The juxtaposition of conviction and confusion at each stage of Julie Rodgers’ young life streams from the pages of her memoir. Her story is an extraordinary read not because of her truth, which is sadly all too familiar, but because of her willingness to share her journey in all its messiness. The vulnerability and strength to share the good, the bad, and the very ugly is a testament to the person she now is.
Outlove will be of interest to anyone who grew up amongst religion whilst discovering their sexual orientation. Or those who are still trying to make peace with their sexual identity alongside the teachings of their faith.
I first came across Julie’s story when watching the Netflix documentary Pray Away, which follows the survivors of conversion therapy: one of those survivors was Julie Rodgers.
Growing up a conservative Christian in a Baptist church, Rodgers came out to her mother at the age of 16. In a sustained effort to ‘save’ her daughter, Julie was ordered by her mother to attend Living Hope, eventually going on to become a speaker at Exodus International conferences; both organisations heavily involved in the evangelical ex-gay movement. As the pressure to follow God’s word, and renounce all homosexual desires and behaviour warred with Julie’s inner truth, she found herself spiraling into depression and self harm.
What follows is Julie’s journey to accepting and loving her true self. To re-learning everything she was led to believe by the cult like conservative churches she frequented in her teens and twenties. Julie’s journey is compelling; her writing having an honest and realness about it, wrapped in the determination to tell her story without the façade of pretending to know all the answers.
As one may expect the book often contains heavy and emotional descriptions of trauma, with an unsurprising focus on conversion therapy. At a time when battle lines are unequivocally drawn in the sand as to stances on conversion therapy and conservative religious teachings, it’s perhaps unusual to hear someone confess that they still mourn and miss their conservative family, friends and indeed faith leaders. Strange as it may sound, perhaps it is Julie’s honesty in this respect that makes her story all the more poignant. It highlights that leaving such a ministry, surviving conversion therapy, and embracing all of ones self is not simply the end of the road. There are hundreds of minutes and hours, of formative years of life to unpick and reconcile, to evaluate and reframe.
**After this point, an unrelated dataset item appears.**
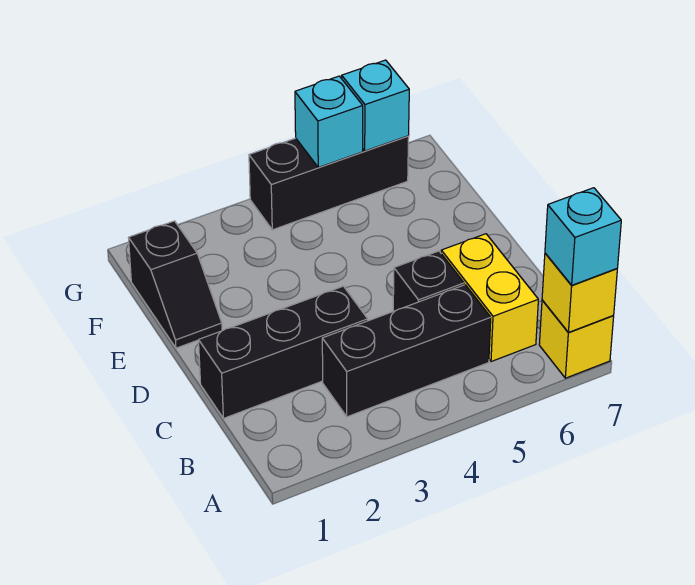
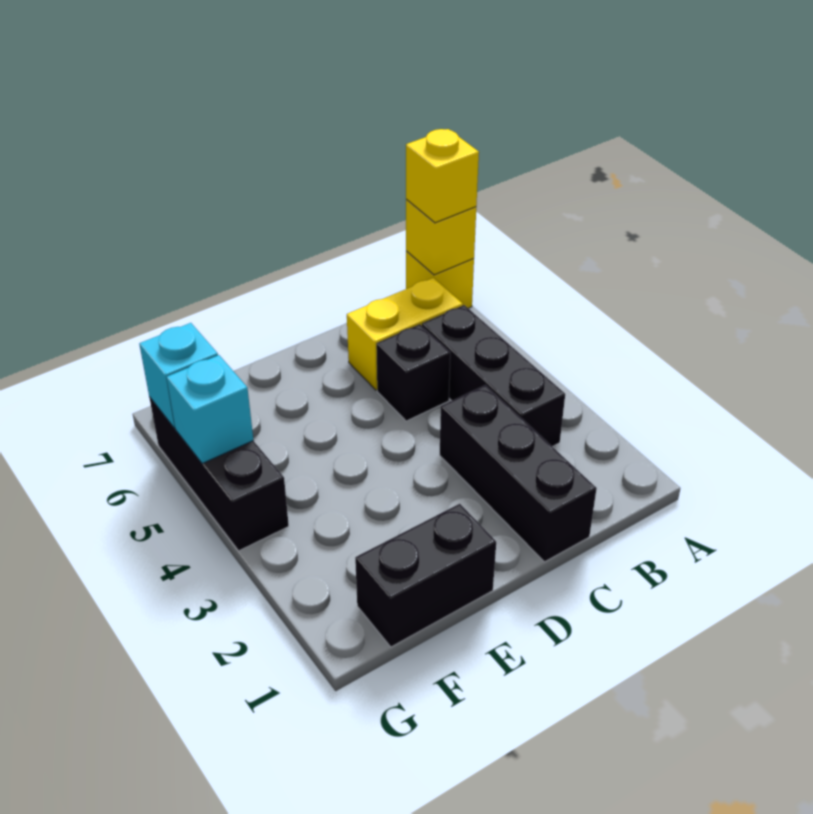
cyan 1x1 brick [545,188,621,285] -> yellow 1x1 brick [406,129,479,223]
black 1x2 slope [129,221,222,348] -> black 1x2 brick [355,504,496,647]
I think I found that notion the most moving of all, the reality that surviving the initial experience, the religious indoctrination, is but one small part of healing a life irrefutably changed in the name of religion, power and politics.

“What do you do when you love a family that can’t or won’t love you back? They believed they loved me. But they had ingested years of religious teachings that said ‘love’ looks like refusal to acknowledge or accept the queer parts of their queer friends and family.”
Julie Rodgers, Outlove
And on that note, following Julie through three decades of her personal religious journey, also results in the creation of a timeline of the Church’s stance on homosexuality. As Julie transitions into adulthood, readers in turn garner an understanding of how the inner circles of evangelical organisations function, and what their true priorities are.
Outlove is a memoir which I hope everyone will consider picking up because inside is a courageous, inspiring, and gracious story. With conversion therapy and associated practices still legal in many parts of the world, Julie’s story is sadly timeless. But for those who are queer and still wish to have a relationship with God, her story is a powerful example that both of those things can exist in harmony, side by side.
“What we know with certainty is that every day, we are faced with choices about how to live among our neighbours. Imagine how we’ll remake the world if we all choose love.”